━━━ Document text

Exponential Power Distribution: PDF and NLL Visualization

Generalized Gaussian Distribution
visualization
sympy
distribution
statistics
Author

Deebul Nair

Published

January 17, 2023

Open In Colab

Exponential Power Distribution

Generalized Gaussian Distirbution

Plotting the PDF and Negative log likelihood of the distribution.

Analysis on the effect of the parameters on the pdf and the nll.

import sympy.plotting as symplot
import sympy as sym
sym.init_printing(use_unicode=True)

import numpy as np
import pandas as pd
import seaborn as sns

import matplotlib.colors as mcolors
import matplotlib.pyplot as plt

color = list(mcolors.TABLEAU_COLORS)

plt.rcParams['figure.figsize'] = 25, 10 #Plot​ Size
plt.rcParams['legend.fontsize']=10 #Legend​ Size

from typing import List,Tuple
import pandas as pd
import seaborn as sns
import numpy as np

Sympy Plotting Function

def plot_exponential_power_distribution(alphas: List,
                                        betas: List,
                                        sympy_function,
                                        plot_ylim: Tuple = (0,6),
                                        plot_xlim: Tuple = (-2,2)):
    xlim = 1e-21
    
    p1 = symplot.plot(sympy_function.subs([(beta, betas[0]), (alpha, alphas[0])]), (diff,-xlim,xlim), show=False, line_color='darkgreen')
    p1[0].label = ''
    i=0
    for a in alphas:
      for b in betas:
          p = symplot.plot(sympy_function.subs([(beta,b), (alpha, a)]), (diff,-3,3), show=False, line_color=color[i%len(color)])
          p[0].label =  'beta %s, alpha %s, zero %s'% (str(b),str(a),str(sympy_function.subs([(beta,b), (diff,0),(alpha, a)])))
          p1.append(p[0])
          i = i+1

    p1.legend = True
    p1.ylim = plot_ylim
    p1.xlim = plot_xlim
    p1.show()

Probability Density function

\[ \frac{\beta}{2 \alpha \Gamma(1/\beta)} e^{- (|x - \mu | / \alpha)^{\beta}} \]

Replacing \(x - \mu\) with \(diff\) a single variable.

\[ \frac{\beta}{2 \alpha \Gamma(1/\beta)} e^{- (|diff | / \alpha)^{\beta}} \]

alpha, beta, diff = sym.symbols('alpha, beta, diff')
pdf =  ( beta / (2 * alpha * sym.gamma(1 / beta)) ) * sym.exp(-((sym.Abs(diff)/alpha)**beta))
pdf

Fixed alpha changing beta

Observtion

  1. The Maximum is at \(beta = 2.0\) (Gaussian) at any fixed alpha
  2. \(beta = 0.3\) the max pdf is 0.5 which is less than 1 -> can be considered for the minimum beta value
alphas = [0.1]
betas = [ 0.3, 0.4, 0.5, 1.0, 1.5, 2.0, 8.0]
plot_exponential_power_distribution(alphas, betas, pdf)

━━━━━━

● Given problem A: Rewrite the listing below so that every "collectors" becomes "gathered by", leaving everything else unchanged.

━━━ Data lines

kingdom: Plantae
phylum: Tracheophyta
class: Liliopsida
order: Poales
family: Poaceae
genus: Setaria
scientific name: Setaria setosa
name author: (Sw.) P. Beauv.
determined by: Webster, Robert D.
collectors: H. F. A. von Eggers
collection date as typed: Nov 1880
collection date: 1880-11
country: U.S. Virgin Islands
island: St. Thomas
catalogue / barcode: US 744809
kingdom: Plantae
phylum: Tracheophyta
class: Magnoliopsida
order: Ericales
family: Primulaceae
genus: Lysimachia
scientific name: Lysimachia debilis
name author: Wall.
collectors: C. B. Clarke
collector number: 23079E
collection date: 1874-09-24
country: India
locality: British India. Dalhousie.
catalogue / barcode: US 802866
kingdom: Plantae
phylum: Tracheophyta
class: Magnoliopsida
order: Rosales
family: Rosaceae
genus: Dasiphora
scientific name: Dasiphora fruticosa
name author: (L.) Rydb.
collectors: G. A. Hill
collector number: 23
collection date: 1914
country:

━━━━━━

● Given problem B: From the page on the exponential power distribution, copy word for word the part that opens with the words containing "Replacing \(x - \mu\)" and closes with "sym.symbols('alpha, beta, diff')".

● Written response A:
kingdom: Plantae
phylum: Tracheophyta
class: Liliopsida
order: Poales
family: Poaceae
genus: Setaria
scientific name: Setaria setosa
name author: (Sw.) P. Beauv.
determined by: Webster, Robert D.
gathered by: H. F. A. von Eggers
collection date as typed: Nov 1880
collection date: 1880-11
country: U.S. Virgin Islands
island: St. Thomas
catalogue / barcode: US 744809
kingdom: Plantae
phylum: Tracheophyta
class: Magnoliopsida
order: Ericales
family: Primulaceae
genus: Lysimachia
scientific name: Lysimachia debilis
name author: Wall.
gathered by: C. B. Clarke
collector number: 23079E
collection date: 1874-09-24
country: India
locality: British India. Dalhousie.
catalogue / barcode: US 802866
kingdom: Plantae
phylum: Tracheophyta
class: Magnoliopsida
order: Rosales
family: Rosaceae
genus: Dasiphora
scientific name: Dasiphora fruticosa
name author: (L.) Rydb.
gathered by: G. A. Hill
collector number: 23
collection date: 1914
country:

● Written response B:
Replacing \(x - \mu\) with \(diff\) a single variable.

\[ \frac{\beta}{2 \alpha \Gamma(1/\beta)} e^{- (|diff | / \alpha)^{\beta}} \]

alpha, beta, diff = sym.symbols('alpha, beta, diff')